"Software is dead. Long live software!"
Software engineering isn’t dying. But the center of gravity is shifting.
AI can now scaffold apps, write integration code, summarize logs, and refactor boilerplate in seconds. The bottleneck used to be the ability to write working code at scale. Now, the bottleneck is something else entirely.
We’re entering an era of the great re-bundling of software creation—where the real advantage lies in the ability to synthesize across layers of abstraction, not just operate within one.
For the last two decades, software development has been trending toward unbundling. Engineering, product, design, data, DevOps—each became a distinct specialization. But as AI takes over the repetitive parts of each role, what's left is the work that spans disciplines. The parts that require context, coordination, and consequence.
The most valuable engineers today are no longer just “code jockeys” churning out 1,000 lines a day. They’re multidisciplinary thinkers—translators between product, users, data, infrastructure, and the real-world constraints of the domain they’re working in.
The core of engineering leverage is no longer found in typing faster. It’s in bridging problem and solution—carrying context from the messiness of the real world into the structure of the system.
Context is the new center of gravity
Not just "context" in the technical sense (environment variables, inputs, dependencies), but the broader context:
What is the actual workflow a user is trying to complete?
What are the organizational, physical, or regulatory constraints that shape the edge cases—and determine whether a product is even adoptable?
What downstream systems does this decision affect?
AI tools can help write a function to validate a medical billing code. But they can’t yet understand whether that product actually gets used—or why it might silently fail to be adopted. They can’t yet understand:
Why that code exists
How it relates to insurance claims processing
What mistake would cost someone their coverage
Or which physician’s workflow might quietly break if it changes
That’s the kind of context someone needs to carry—whether it’s the founder, the PM, or a technically curious operator. A context-less coder can build something impressive that no one ever wants to use. A great founder, in contrast, is in love with the context. They shape the product from within it. But when engineers carry it too, the loop gets tighter and the product gets better.

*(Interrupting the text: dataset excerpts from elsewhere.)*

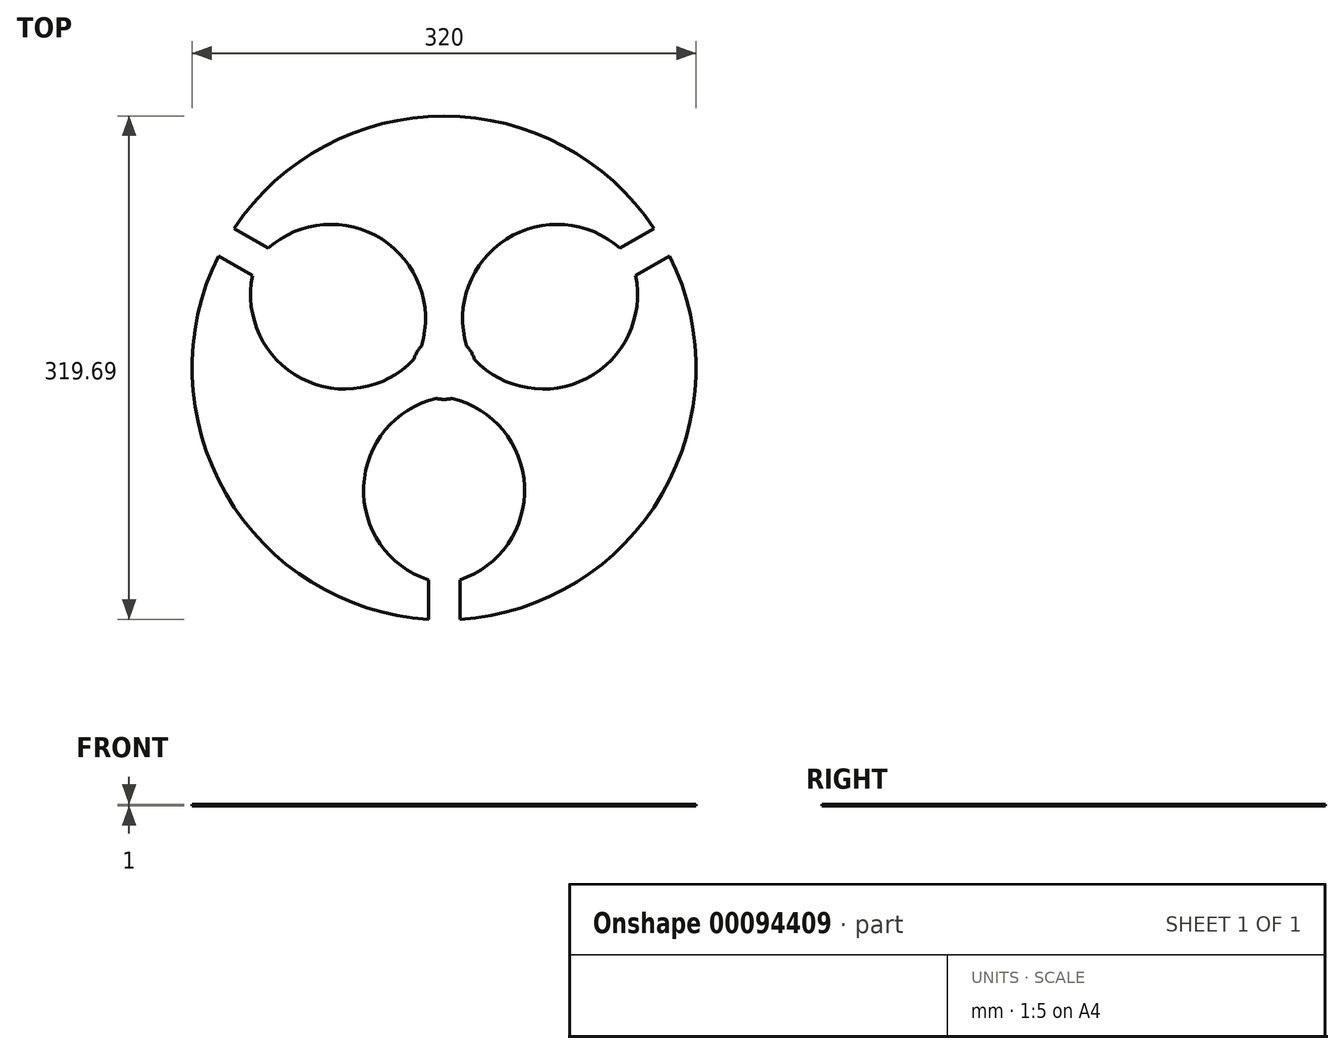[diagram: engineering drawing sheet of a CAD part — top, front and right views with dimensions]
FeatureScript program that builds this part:
annotation { "Feature Type Name" : "Feature", "Feature Type Description" : "" }
export const myFeature = defineFeature(function(context is Context, id is Id, definition is map)
    precondition{}
    {
        {
            var Q0;
            Q0=qCreatedBy(makeId("Top.planeOp"),FACE);
            var sketch = newSketch(context, id + "F0", { "sketchPlane" : qUnion([Q0])});
            skArc(sketch, "E0", {"start": v(-5, -19.36) * mm, "mid": v(0, -20) * mm, "end": v(5, -19.36) * mm});
            skArc(sketch, "E1", {"start": v(10, -159.69) * mm, "mid": v(138.56, -80) * mm, "end": v(143.3, 71.18) * mm});
            skLineSegment(sketch, "E2", {"start": v(0, 0) * mm, "end": v(0, -160) * mm, "construction": true});
            skLineSegment(sketch, "E3", {"start": v(0, 0) * mm, "end": v(-138.56, 80) * mm, "construction": true});
            skLineSegment(sketch, "E4", {"start": v(0, 0) * mm, "end": v(138.56, 80) * mm, "construction": true});
            skLineSegment(sketch, "E5", {"start": v(-10, -159.69) * mm, "end": v(-10, -134.69) * mm});
            skLineSegment(sketch, "E6", {"start": v(10, -159.69) * mm, "end": v(10, -134.69) * mm});
            skArc(sketch, "E7", {"start": v(-5, -19.36) * mm, "mid": v(-51.06, -75.14) * mm, "end": v(-10, -134.69) * mm});
            skArc(sketch, "E8", {"start": v(10, -134.69) * mm, "mid": v(51.06, -75.14) * mm, "end": v(5, -19.36) * mm});
            skArc(sketch, "E9.1.0", {"start": v(19.27, 5.35) * mm, "mid": v(90.6, -6.65) * mm, "end": v(121.64, 58.68) * mm});
            skLineSegment(sketch, "E9.1.1", {"start": v(133.3, 88.5) * mm, "end": v(111.64, 76) * mm});
            skLineSegment(sketch, "E9.1.2", {"start": v(143.3, 71.18) * mm, "end": v(121.64, 58.68) * mm});
            skArc(sketch, "E9.1.3", {"start": v(111.64, 76) * mm, "mid": v(39.54, 81.79) * mm, "end": v(14.27, 14.01) * mm});
            skArc(sketch, "E9.2.0", {"start": v(-14.27, 14.01) * mm, "mid": v(-39.54, 81.79) * mm, "end": v(-111.64, 76) * mm});
            skLineSegment(sketch, "E9.2.1", {"start": v(-143.3, 71.18) * mm, "end": v(-121.64, 58.68) * mm});
            skLineSegment(sketch, "E9.2.2", {"start": v(-133.3, 88.5) * mm, "end": v(-111.64, 76) * mm});
            skArc(sketch, "E9.2.3", {"start": v(-121.64, 58.68) * mm, "mid": v(-90.6, -6.65) * mm, "end": v(-19.27, 5.35) * mm});
            skArc(sketch, "E10.trimOffspring", {"start": v(-143.3, 71.18) * mm, "mid": v(-138.56, -80) * mm, "end": v(-10, -159.69) * mm});
            skArc(sketch, "E11.trimOffspring", {"start": v(133.3, 88.5) * mm, "mid": v(0, 160) * mm, "end": v(-133.3, 88.5) * mm});
            skArc(sketch, "E12.trimOffspring", {"start": v(-14.27, 14.01) * mm, "mid": v(-17.32, 10) * mm, "end": v(-19.27, 5.35) * mm});
            skArc(sketch, "E13.trimOffspring", {"start": v(19.27, 5.35) * mm, "mid": v(17.32, 10) * mm, "end": v(14.27, 14.01) * mm});
            skSolve(sketch);
        }
        {
            var Q0;
            Q0 = qSketchRegion(id + "F0", true);
            extrude(context, id + "F1", {"entities" : qUnion([Q0]), "depth" : 1 * mm});
        }
    });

The best engineers I’ve worked with—especially in sectors like healthcare, fintech, logistics, and industrial automation—don’t start with the spec. They start with the user, the environment, and the failure cases. They build from the problem space out.
The shift from vertical to Venn diagram
In the past, engineering roles were often narrowly defined: backend, frontend, DevOps, data. But what AI is doing is compressing the work at the edges—boilerplate, glue code, integrations. What’s left in the center is where disciplines blur.
The most valuable engineers increasingly sit in overlapping territory:
Part systems thinker
Part product designer
Part workflow anthropologist
Part internal evangelist
They write fewer lines of code—but make each one count more. They often pair tightly with operators, designers, clinicians, or sales engineers. They might be the only ones on the team who can spot the disconnect between what’s technically possible and what the real world will actually tolerate.
Founders: who you hire matters more than how fast they ship
Founders often ask me, “How do I know if a technical hire is great?”
My answer has changed over the last few years.
Of course you want engineers who can ship. But the ones who really move the company forward are the ones who:
Ask how the workflow actually plays out in the field
Notice friction that product didn’t spec
Question why an integration exists in the first place
Understand how system boundaries evolve over time
In an AI-native team, these engineers will still use Copilot, GPT, and AI tooling—but they’ll use them with the judgment of someone who knows what matters.
There’s a reason YC reveres technical founders—and teaches them to test their ideas in the real world every day. That culture of multidisciplinary fluency is part of what makes those companies dangerous. My hope is that mindset spreads more broadly: that technical contributors across every stage and industry take responsibility not just for code, but for consequence.
Investors: look beyond the demo
It’s never been easier to demo something impressive. But the moat isn’t in the output—it’s in the alignment between product, data, and environment.
When evaluating a technical founding team, I now listen for clues about:
How they think about decision quality, not just velocity
Whether they’ve sat with users, or just assumed from afar
What happens when something breaks downstream
If a team can articulate the non-obvious risks or edge cases in their domain—and how they’ve encoded those into the system—I lean in.
The AI layer is real. It’s accelerating output. But it’s also revealing where our biggest gaps have always been: in judgment, understanding, and cross-disciplinary clarity.
The most valuable engineers of the next decade may not be the fastest coders. They may not even be the most "technical" in the traditional sense. They’ll be the ones who can synthesize across the stack—bridging real-world constraints and system architecture. They won’t just write code. They’ll encode understanding.